American Superconductor fell from grace after significant issues arose in China. In 2011, the stock fell from $30 down to under $5 and it has struggled ever since. Still, this is about the opportunity in wind and in grid tech, rather than just the past. There is an ongoing possibility that its woes out of China will become good again, even if a base case should limit that expectation.

AMSC has restructured its U.S. operations and already has a presence in Asia, Australia and Europe. What makes this one less risky than its past may indicate is that it has nearly $50 million in cash as a cushion, and its market cap of $127 million is only about 15% above its tangible book value — with a cash burn rate slowing down to acceptable levels while it still has access to the capital markets for raising cash if needed. AMSC also just received a $40 million follow-on order from Inox Wind (India). Gridtec may be losing money and suffer from lower sales currently, but this represents a major opportunity in the United States and abroad in the years ahead.

The company’s Windtec Solutions is a host of electronic controls and systems as well as wind turbine designs and engineering services. The turbine maximization is already in use in thousands of wind turbines around the planet. AMSC’s Gridtec portfolio focuses on interconnection, helping to maximize the transmission of energy into the grid and to help act as surge protection for systems. It also has high-temperature superconductor wiring rather than traditional wiring, which aims for up to ten-times more power than conventional cables.

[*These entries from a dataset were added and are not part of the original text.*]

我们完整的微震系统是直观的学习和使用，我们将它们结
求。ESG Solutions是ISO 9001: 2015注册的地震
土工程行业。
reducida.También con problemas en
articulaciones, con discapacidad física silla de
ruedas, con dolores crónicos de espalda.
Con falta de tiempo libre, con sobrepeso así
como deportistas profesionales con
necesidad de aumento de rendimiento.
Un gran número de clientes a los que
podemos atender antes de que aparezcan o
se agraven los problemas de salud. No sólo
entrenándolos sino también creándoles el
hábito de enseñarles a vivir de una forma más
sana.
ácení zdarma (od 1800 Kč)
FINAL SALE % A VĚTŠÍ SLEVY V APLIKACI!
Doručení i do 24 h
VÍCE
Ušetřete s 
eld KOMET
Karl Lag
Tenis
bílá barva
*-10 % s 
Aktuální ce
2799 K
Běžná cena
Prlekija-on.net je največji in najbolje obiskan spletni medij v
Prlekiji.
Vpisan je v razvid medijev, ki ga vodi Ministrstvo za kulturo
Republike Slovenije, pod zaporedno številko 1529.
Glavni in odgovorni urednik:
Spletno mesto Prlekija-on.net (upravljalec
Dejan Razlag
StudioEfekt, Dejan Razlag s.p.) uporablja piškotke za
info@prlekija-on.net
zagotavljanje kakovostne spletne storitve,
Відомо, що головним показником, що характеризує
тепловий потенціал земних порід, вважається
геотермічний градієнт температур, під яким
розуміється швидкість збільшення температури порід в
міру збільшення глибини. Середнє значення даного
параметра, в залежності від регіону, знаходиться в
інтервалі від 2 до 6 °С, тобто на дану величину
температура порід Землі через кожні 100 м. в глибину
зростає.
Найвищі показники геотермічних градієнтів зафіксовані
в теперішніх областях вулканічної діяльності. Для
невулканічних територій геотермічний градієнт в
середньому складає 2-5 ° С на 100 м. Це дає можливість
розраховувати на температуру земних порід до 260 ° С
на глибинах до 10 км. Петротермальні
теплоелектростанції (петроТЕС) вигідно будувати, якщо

There is almost no analyst coverage on American Superconductor. Revenues have been sporadic in both units, but large opportunities are coming from military and defense, and the longer-term opportunities remain in China. India and Europe are ongoing, and the company could capitalize on the failing infrastructure inside the United States easily as well. With total 2013 revenue down more than $3 million to $84.1 million, the company has already forecast that revenue is likely to be slightly lower again for all of 2014. Still, the reality is that both wind and grid can act as significant opportunities ahead, both of which have the potential for exponential revenue growth in the coming years.

AMSC is based in Devens, Mass., and has been consolidating its U.S. operation from its Middleton, Wis., facility. It has also been moving its Suzhou, China, facility to a new manufacturing operation in Timisoara, Romania.